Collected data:
++++++++

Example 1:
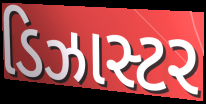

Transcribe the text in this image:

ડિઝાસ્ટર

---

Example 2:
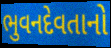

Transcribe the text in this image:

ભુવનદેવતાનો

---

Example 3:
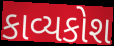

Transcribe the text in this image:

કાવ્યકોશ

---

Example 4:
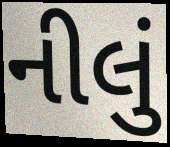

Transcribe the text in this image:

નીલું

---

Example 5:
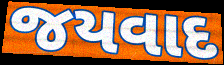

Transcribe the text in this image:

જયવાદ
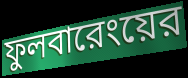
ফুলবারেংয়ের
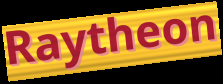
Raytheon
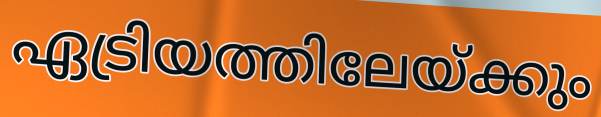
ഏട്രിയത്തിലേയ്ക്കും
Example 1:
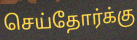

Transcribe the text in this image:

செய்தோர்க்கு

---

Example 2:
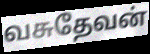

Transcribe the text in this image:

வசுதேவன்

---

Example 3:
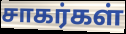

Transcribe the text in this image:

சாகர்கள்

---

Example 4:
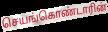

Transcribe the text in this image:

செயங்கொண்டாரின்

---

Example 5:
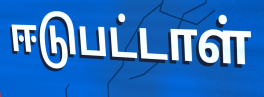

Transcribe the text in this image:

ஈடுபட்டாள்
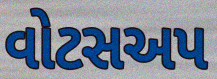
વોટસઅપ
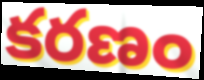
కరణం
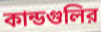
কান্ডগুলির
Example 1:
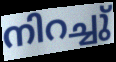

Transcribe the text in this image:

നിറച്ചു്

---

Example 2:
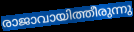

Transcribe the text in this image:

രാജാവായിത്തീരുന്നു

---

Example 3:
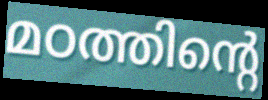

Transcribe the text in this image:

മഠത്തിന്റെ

++++++++

--- EXERCISE REQUIREMENTS ---
The entries above must be output exactly, with every image left out.

--- SOLUTION TO THIS PROBLEM ---
Example 1:

Transcribe the text in this image:

ડિઝાસ્ટર

---

Example 2:

Transcribe the text in this image:

ભુવનદેવતાનો

---

Example 3:

Transcribe the text in this image:

કાવ્યકોશ

---

Example 4:

Transcribe the text in this image:

નીલું

---

Example 5:

Transcribe the text in this image:

જયવાદ
ফুলবারেংয়ের
Raytheon
ഏട്രിയത്തിലേയ്ക്കും
Example 1:

Transcribe the text in this image:

செய்தோர்க்கு

---

Example 2:

Transcribe the text in this image:

வசுதேவன்

---

Example 3:

Transcribe the text in this image:

சாகர்கள்

---

Example 4:

Transcribe the text in this image:

செயங்கொண்டாரின்

---

Example 5:

Transcribe the text in this image:

ஈடுபட்டாள்
વોટસઅપ
కరణం
কান্ডগুলির
Example 1:

Transcribe the text in this image:

നിറച്ചു്

---

Example 2:

Transcribe the text in this image:

രാജാവായിത്തീരുന്നു

---

Example 3:

Transcribe the text in this image:

മഠത്തിന്റെ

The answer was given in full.